Attentat à Charlie Hebdo : Sigolène Vinson, rescapée, raconte le drame

Epargnée par Saïd Kouachi, l'un des auteurs de l'attentat contre Charlie Hebdo, la journaliste du journal satirique raconte, entre pleurs, silences et consternation, le drame auquel elle a assisté.

Attentat à Charlie Hebdo : Sigolène Vinson, rescapée, raconte le drame

    Dix de ses amis ont été assassinés sous ses yeux mercredi. Elle, a été épargnée. Six jours après l'attentat contre la rédaction de Charlie Hebdo, Sigolène Vinson, chroniqueuse judiciaire au journal satirique, a raconté l'effroyable scène au «Monde» et à «Marianne». «On a entendu deux pop (...) Je me suis jetée au sol», confie-t-elle au quotidien du soir.

    La jeune quadragénaire, plutôt du genre réservée se souvient précisément de chaque seconde. De l'ambiance joyeuse de la conférence de rédaction de rentrée, où chacun avait apporté du jambon, un marbré, des chouquettes... Puis de la terreur, celle qui dépasse les scénari de films. Car le réel s'invite sous une forme brutale, glaçante et inattendue. Sigolène Vinson entend la porte d'entrée de la salle de rédaction «sauter» et un homme crier «Allahou akbar». Puis cette question : «Où est Charb ?». Elle rampe au sol, et entend des coups de feu. «Je ne veux pas me retourner pour ne pas voir la mort en face», dit-elle au «Monde».

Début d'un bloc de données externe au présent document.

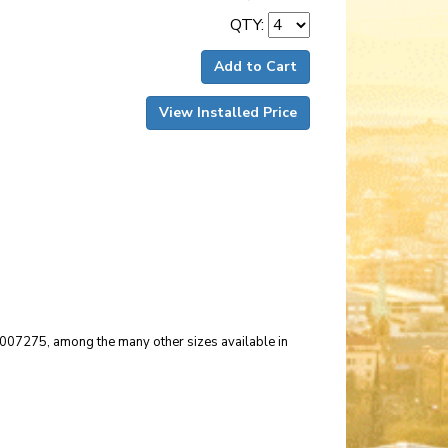
QTY:
Add to Cart
View Installed Price
r 007275, among the many other sizes available in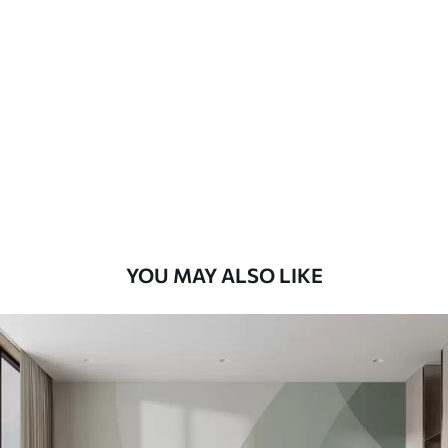
Standard
48
.33
£
29
.00
/m²
Premium
58
.33
£
35
.00
/m²
Premium Vinyl
66
.67
£
40
.00
/m²
YOU MAY ALSO LIKE
Peel and Stick
88
.33
£
53
.00
/m²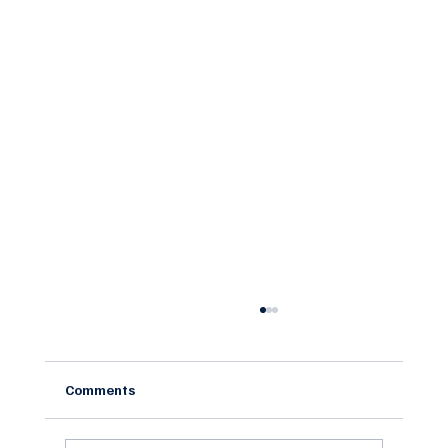
Comments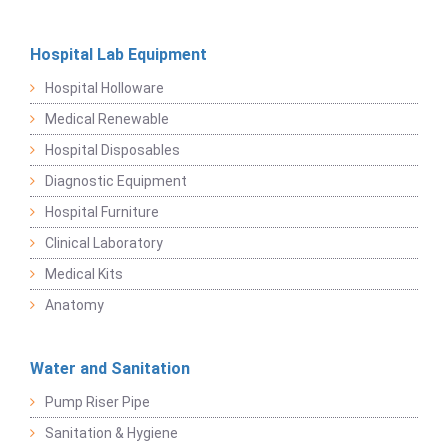
Hospital Lab Equipment
Hospital Holloware
Medical Renewable
Hospital Disposables
Diagnostic Equipment
Hospital Furniture
Clinical Laboratory
Medical Kits
Anatomy
Water and Sanitation
Pump Riser Pipe
Sanitation & Hygiene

    Réfugiée derrière un muret, la journaliste entend la scène. «Ils tiraient balle après balle. Lentement. Personne n'a crié. Tout le monde a dû être pris de stupeur». Les pas se rapprochent, le correcteur Mustapha tombe. Elle voit ses pieds au sol. Saïd Kouachi, cagoulé et «habillé comme un type du GIGN», contourne lentement le muret et la met en joue. «Je l'ai regardé. Il avait de grands yeux noirs, un regard très doux. J'ai senti un moment de trouble chez lui, comme s'il cherchait mon nom (...) J'ai compris qu'il n'avait pas vu Jean-Luc, sous son bureau».

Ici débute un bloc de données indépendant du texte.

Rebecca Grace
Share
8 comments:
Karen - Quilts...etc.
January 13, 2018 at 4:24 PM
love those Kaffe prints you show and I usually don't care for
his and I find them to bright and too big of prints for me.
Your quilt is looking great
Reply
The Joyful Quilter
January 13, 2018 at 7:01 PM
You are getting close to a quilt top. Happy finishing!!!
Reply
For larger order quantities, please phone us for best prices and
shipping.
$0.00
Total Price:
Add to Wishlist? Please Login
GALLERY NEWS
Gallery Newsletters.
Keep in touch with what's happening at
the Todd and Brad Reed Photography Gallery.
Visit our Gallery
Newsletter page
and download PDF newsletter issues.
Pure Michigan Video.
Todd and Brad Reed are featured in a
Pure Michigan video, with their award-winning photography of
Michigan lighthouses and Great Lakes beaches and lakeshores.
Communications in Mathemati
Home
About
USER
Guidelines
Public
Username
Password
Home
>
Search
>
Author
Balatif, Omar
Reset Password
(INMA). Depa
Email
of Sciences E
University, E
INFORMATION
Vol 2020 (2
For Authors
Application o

    «Il venait de tuer tout le monde et me braquait avec son arme»

    L'homme lui parle. «N'aie pas peur. Calme-toi. Je ne te tuerai pas. Tu es une femme. On ne tue pas les femmes. Mais réfléchis à ce que tu fais. Ce que tu fais est mal. Je t'épargne, et puisque je t'épargne, tu liras le Coran.» A cet instant, Sigolène Vinson ne sait pas qu'Elsa Cayat a été exécutée dans la pièce d'à côté. «Je me suis demandé pourquoi il me disait ça. Je pensais que mes chroniques judiciaires étaient jolies. Je trouvais assez cruel de sa part de me demander de ne pas avoir peur. Il venait de tuer tout le monde et me braquait avec son arme. Je l'ai trouvé injuste. Injuste de dire que ce qu'on faisait était mal, alors que le bien était de notre côté. C'est lui qui se trompait. Il n'avait pas le droit de dire ça.» Saïd Kouachi se tourne vers la grande pièce et crie : «On ne tue pas les femmes». Trois fois. Puis il disparaît.

    Le tireur ne lui a pas fait réciter le coran comme l'ont rapporté certains. Juste après le drame, la journaliste s'était brièvement confiée à RFI, mais elle était en état de choc et ses propos n'étaient pas très clairs.

    Car ce que Sigolène Vinson découvre quand les tueurs ont quitté les lieux est une véritable vision d'horreur. Elle aperçoit Philippe Lançon, la joue arrachée par une balle, qui lui fait signe. Il a deux corps au-dessus de lui. «Je n'ai pas pu lui tenir la main. Je n'ai pas réussi à l'aider. C'était trop». Elle enjambe les corps pour attraper son portable et appelle les pompiers. Elle hurle : «C'est Charlie, venez vite, ils sont tous morts.» L'attente des secours est interminable. Soudain Patrick Pelloux apparaît. «Je l'ai vu se pencher sur le corps de Charb. Il lui a pris le pouls au niveau du cou. Puis il lui a caressé la tête et lui a dit : Mon frère.»

    Puis elle découvre des survivants. «Je m'aperçois qu'il y a Cécile, Coco et Luce. C'est là que je me rends compte qu'il y a des vivants. Que toutes les femmes, en dehors d'Elsa, sont vivantes.»